It’s no secret that the top item on the agenda of the G7 finance ministers’ meeting this weekend will be the sliding US dollar. Had the world’s economists any faith in the G7’s capacity to either arrive at a consensus or indeed affect any change then perhaps dollar trading would have been steady these past few days. But last night the dollar went into freefall once more, before recovering at least some ground later in the session.

The main spark to yet another dollar tumble was the release of the weekly jobless claims figure. Now – many a commentator finds the official monthly employment data a fairly useless immediate indicator, given the magnitude of revisions that regularly occur in successive months. As the for the weekly jobless claims, well this can be an even more volatile figure to boot. But focus at present is on recession, and recessions are all about jobs – or lack thereof.

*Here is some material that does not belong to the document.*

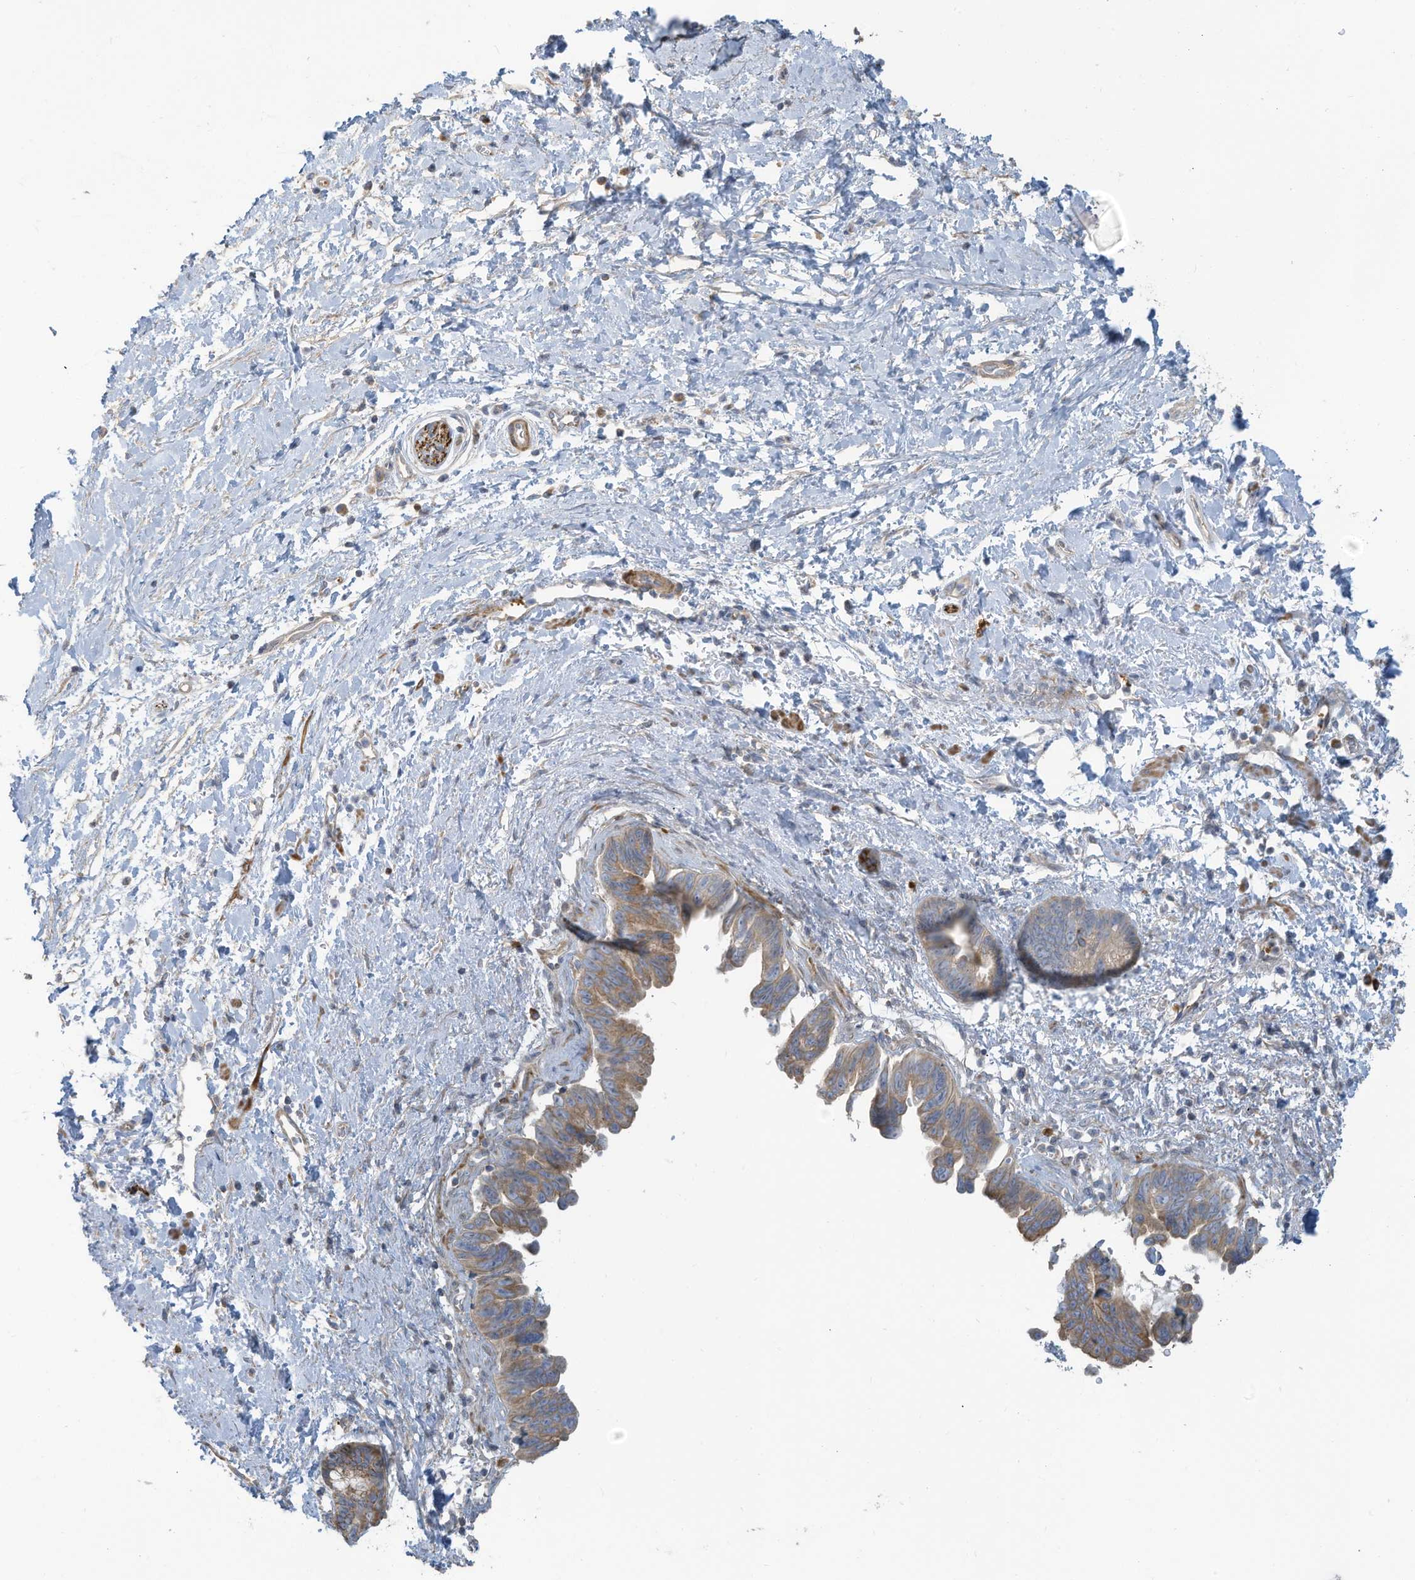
{"staining": {"intensity": "moderate", "quantity": "25%-75%", "location": "cytoplasmic/membranous"}, "tissue": "pancreatic cancer", "cell_type": "Tumor cells", "image_type": "cancer", "snomed": [{"axis": "morphology", "description": "Adenocarcinoma, NOS"}, {"axis": "topography", "description": "Pancreas"}], "caption": "Brown immunohistochemical staining in human pancreatic cancer demonstrates moderate cytoplasmic/membranous positivity in approximately 25%-75% of tumor cells. (brown staining indicates protein expression, while blue staining denotes nuclei).", "gene": "GTPBP2", "patient": {"sex": "female", "age": 72}}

Last week the number of US residents filing for unemployment benefits rose 28,000 to 337,000. This was the largest jump since February. The number could quite easily be very different next week unless, as is the fear, a trend has developed. This was the figure that set the dollar off, aided by bad news from Bank of America.

The theme this week has been poor earnings results from America’s national and regional retail banks, from Citigroup to Washington Mutual and beyond. It’s was BA’s turn last night, and once again the bad news was not so much BA’s 32% loss for the quarter (although this was worse than expected) but its outlook for the fourth quarter. While many on Wall Street are hoping the credit crunch has played itself out now, BA suggested we may be closer to the beginning than the end.

And all this means, of course, that another Fed rate cut at the end of the month has become more likely. In fact, last night the Fed funds rate futures shifted the indicative odds of a rate cut from 53% to 74%. It didn’t matter that a release of the September leading indicators signalled only a gradual economic slowdown, or that the Philadelphia Fed index was weaker but not excessively so.

The US dollar fell again against all currencies. The dollar index, which in the past had never breached 80 since its measurement inception in 1973, fell to another new low at 77.6. As the dollar also fell sharply against the yen (yen higher) concerns were raised that carry trade unwinding may have set in again, but the Aussie rallied to US$0.8965, suggesting this is everywhere a US dollar phenomenon.

US ten-year bonds made another big move again – from 4.55% to 4.50% – as traders continue to reverse inflation concerns in the expectation of a rate cut.

Gold soared. As the US dollar tumbled, gold jumped US$11.60 to US$766.20/oz, further spurred on by another big up-day in oil. While profit taking was apparent in oil on Wednesday, on confirmation that Turkey intends to move into northern Iraq, fresh buying returned last night as the situation escalated. Oil leapt another US$2.52 to a new all time high of US$89.57/bbl.

Base metals were not quite so enthusiastic, despite the dollar’s fall. Trading was mixed in London although aluminium’s 2% rise was a bit of a change for the recently most boring metal.

As for the stock market – well – the same theme played out again. Jobless claims and Bank of America encouraged early weakness, while renewed belief in a rate cut sparked later buying. The Dow lost 3 points or 0.03%, and the S&P lost 0.08%, while the Nasdaq jumped another 0.2% on the back of the can-do-no-wrong tech sector. EBay’s strong result in Wednesday’s after-market had set the tone. Last night’s after-market saw the release of the much anticipated Google result, which did not disappoint, beating the market with a 46% profit increase.

Google has become the golden child of tech, mowing down the competition as it snatches market share ands builds it empire. While Google has become so ubiquitous in Australia that the verb “to google” has become part of the everyday lexicon, the case has not been the same in the US until recently. Earlier search engines such as Yahoo! and AltaVista used to keep the upstart at bay, but this is no longer the case. (Can you imagine someone saying I just Yahoo!ed your name?). Google has run from the low 500s to the low 600s in just a month, leaving the market caps of traditional Dow components in its wake. (Google is not in the Dow).

After quite an impressive day on the local bourse yesterday, the SPI Overnight was down 21 points.

As if to back up BA’s worrisome outlook on credit markets, late news has informed that a Structured Investment Vehicle (SIV) owned by Germany’s IKB – the first bank to be bailed out when the credit crisis struck – has failed to meet capital requirements and will be forced to sell US$1.2 billion of commercial paper. Last week US banks got together under encouragement from the US Treasury to create a fighting fund to support the frozen asset-backed commercial paper market, largely to ward off a valuation collapse were holders to begin a wholesale fire sale. There is a lot of commercial paper still out there, sitting on balance sheets at dubious valuations.